Scott Gibbs played at in St. Helens' 16–25 defeat by Wigan in the 1995–96 Regal Trophy Final during the 1995–96 at Alfred McAlpine Stadium, Huddersfield on Saturday 13 January 1996.

==Return to union==
On his return to union in 1996 it was sometimes joked that he was the fastest prop in world rugby, though in fact he was an inside centre. He became known as the world's hardest tackler (summed up by his nickname "Car Crash") and this was exemplified by his performance in his second Lions tour.

In 1997 Gibbs was a key member of the victorious British Lions tour of South Africa. The Springboks were at the time the world champions following the 1995 World Cup, and were expected to win the series. However, the Lions produced some noted defensive performances with Gibbs at the centre of the action pulling off some devastating tackles. In one game, Gibbs crashed through the Springboks' key player, 19-stone Os du Randt on one of his trademark bullocking runs. The Lions went on to win the series 2–1 and Gibbs was voted "Player of the Series".

In later years Gibbs was sometimes criticised for being too one-dimensional, but he did show agility to claim the winning try in the last-ever Five Nations match in 1999. Wales were playing England at Wembley with England trying to complete the Grand Slam. England led by 6 points with 3 minutes left to play and appeared to have won the game. However, during injury time (which was added to the 80 minutes in the era prior to the practice of stopping the game clock) Wales had a final attacking line-out from which Gibbs received a Scott Quinnell pass 20m from the try line. Gibbs memorably broke through England's defensive line, ran around one defender, side-stepped another and crossed for one of the most celebrated tries in Welsh rugby history.

In a 2013 article for The Guardian, Gibbs said that the play was inspired by a move that his old St Helens teammate Bobbie Goulding had regularly used to great success in the 13-man code, namely packing the midfield with forwards before allowing a back to cut through on a diagonal dummy run. Following Neil Jenkins' conversion, Wales won the match 32–31 in what is agreed to be one of the best matches played in the competition, and caused England not only to miss out on the Grand Slam, but handed the last Five Nations Championship to Scotland.

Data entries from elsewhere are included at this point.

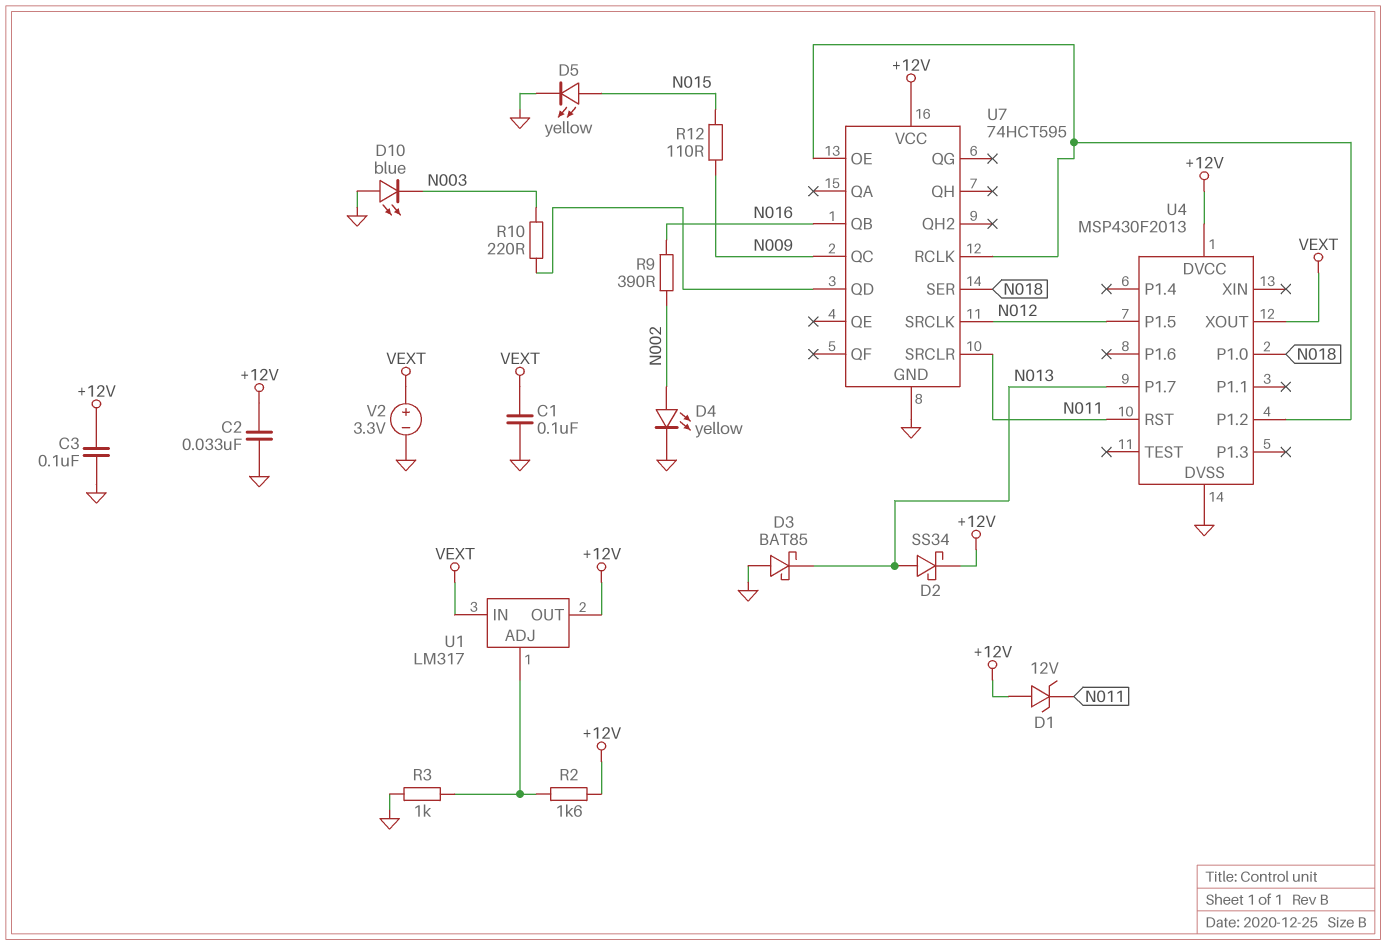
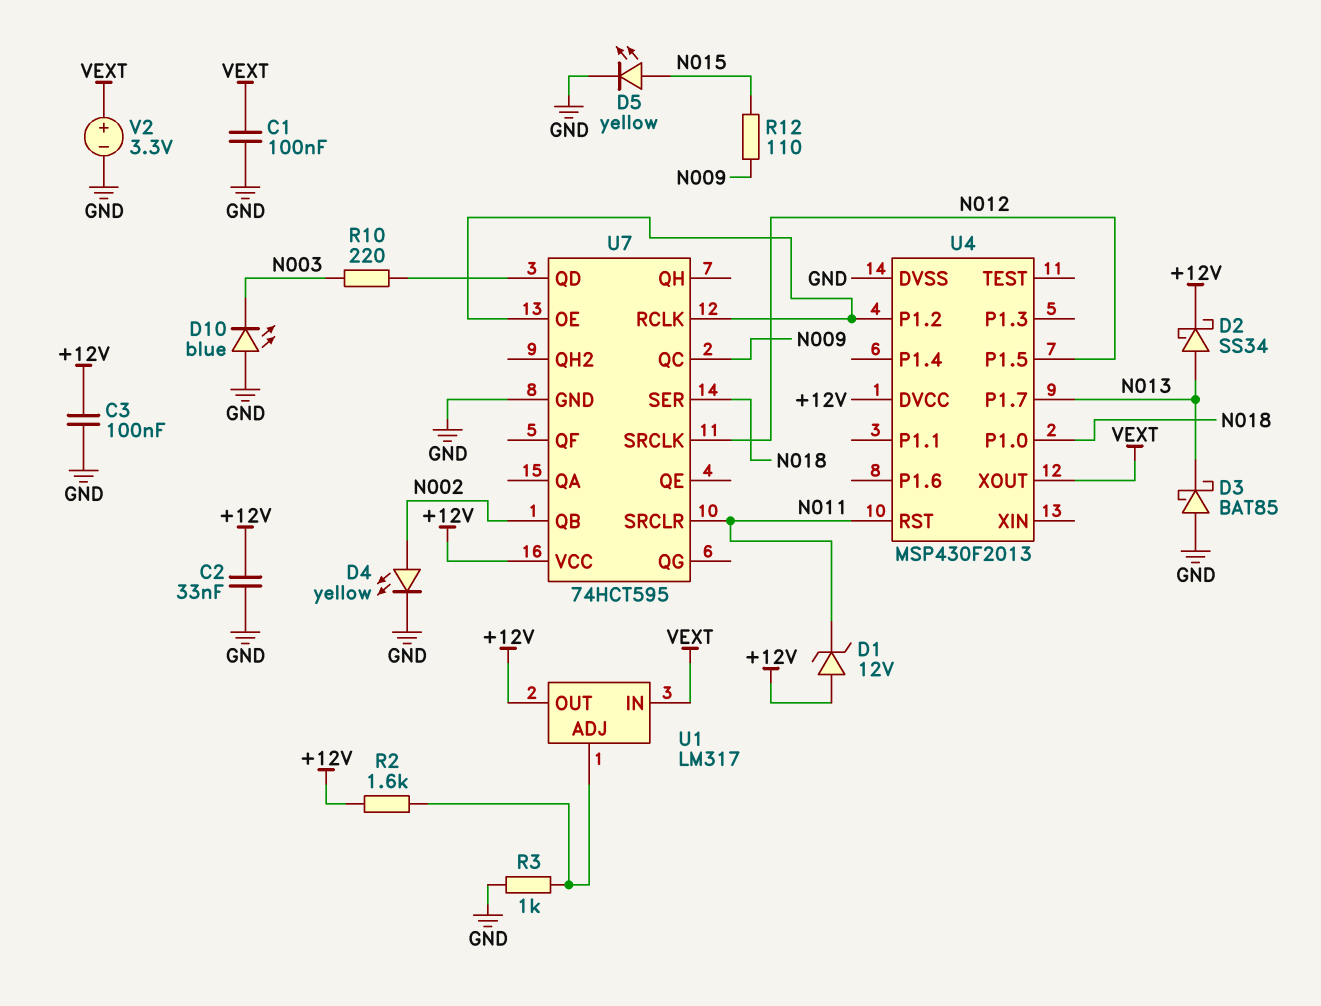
R9: 390 (N002, N016) -> none
U7 pin QB: N016 -> N002

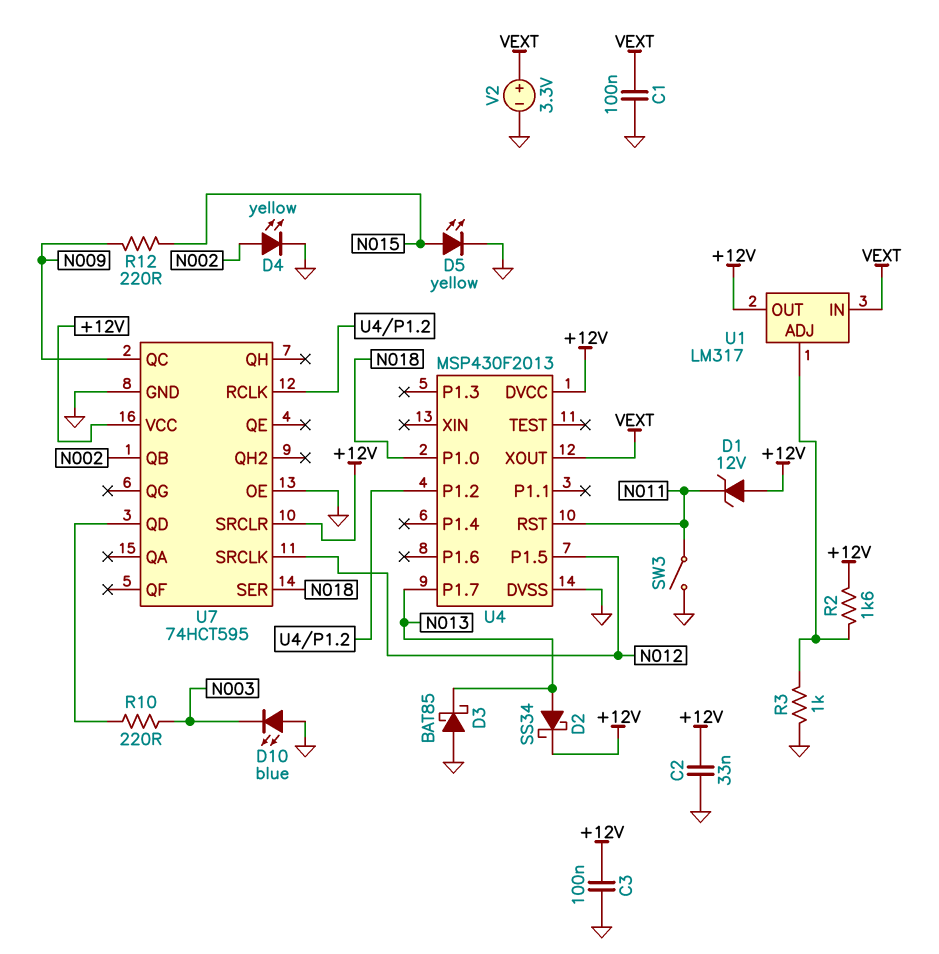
R12: 110 (N009, N015) -> 220 (N009, N015)
SW3: none -> switch (GND, N011)
U7 pin OE: U4/P1.2 -> GND
U7 pin SRCLR: N011 -> +12V

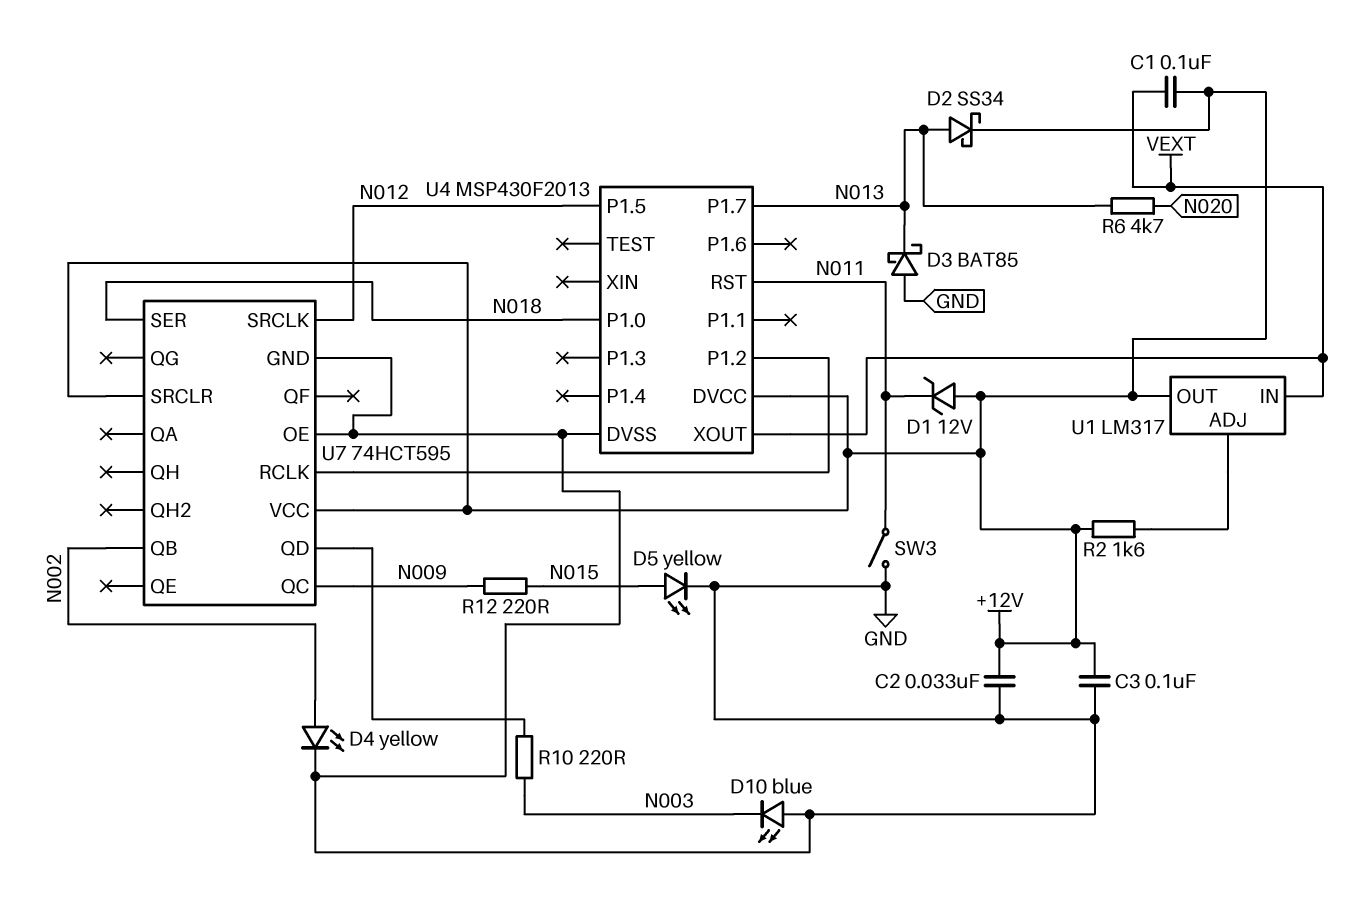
C1: 100nF (GND, VEXT) -> 100nF (+12V, VEXT)
R3: 1k (GND, U1/ADJ) -> none
R6: none -> 4.7k (N013, N020)
V2: 3.3V (plus VEXT, minus GND) -> none

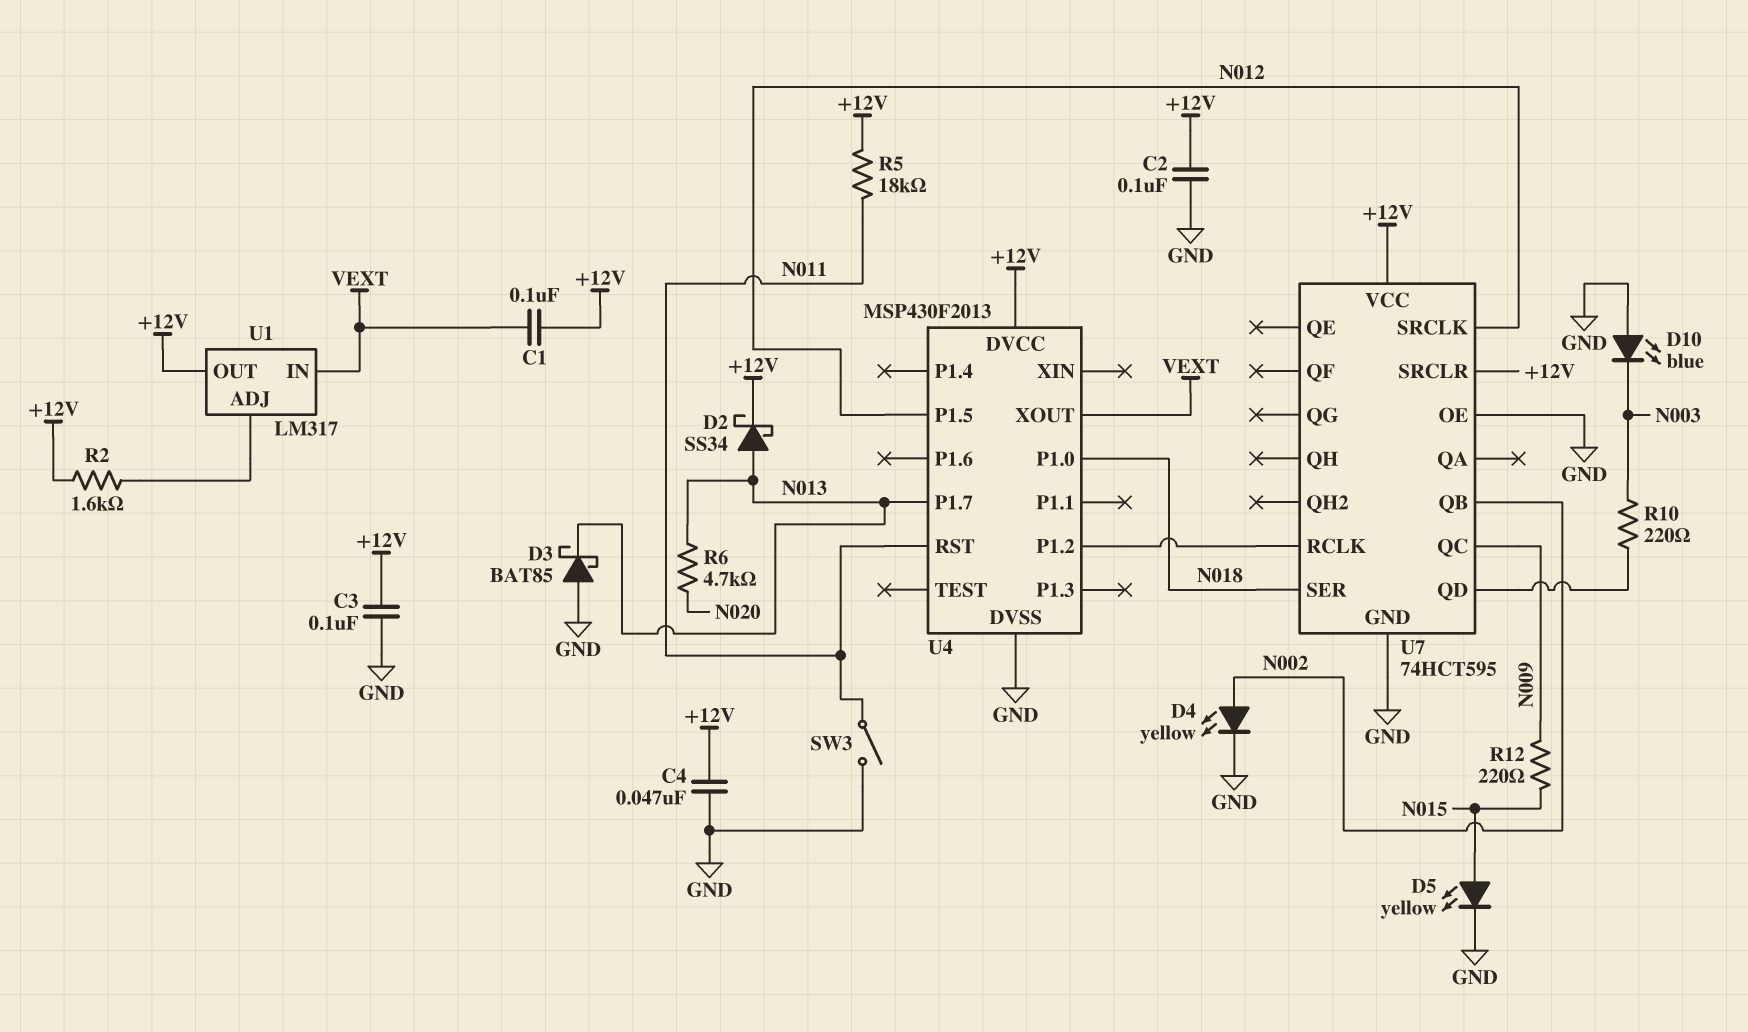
C2: 33nF (+12V, GND) -> 100nF (+12V, GND)
C4: none -> 47nF (+12V, GND)
D1: zener 12V (A +12V, K N011) -> none
R5: none -> 18k (+12V, N011)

In 2001 Gibbs was called up as a replacement to the 2001 British & Irish Lions tour to Australia, though he did not play in any of the Tests.

==Post-retirement==
Gibbs retired from rugby in 2004 at age 33 and went on to contribute to the BBC's rugby union coverage. He also coaches the Pirates in Muscat, Oman.

Gibbs resides in Cape Town, South Africa, with his fiancée.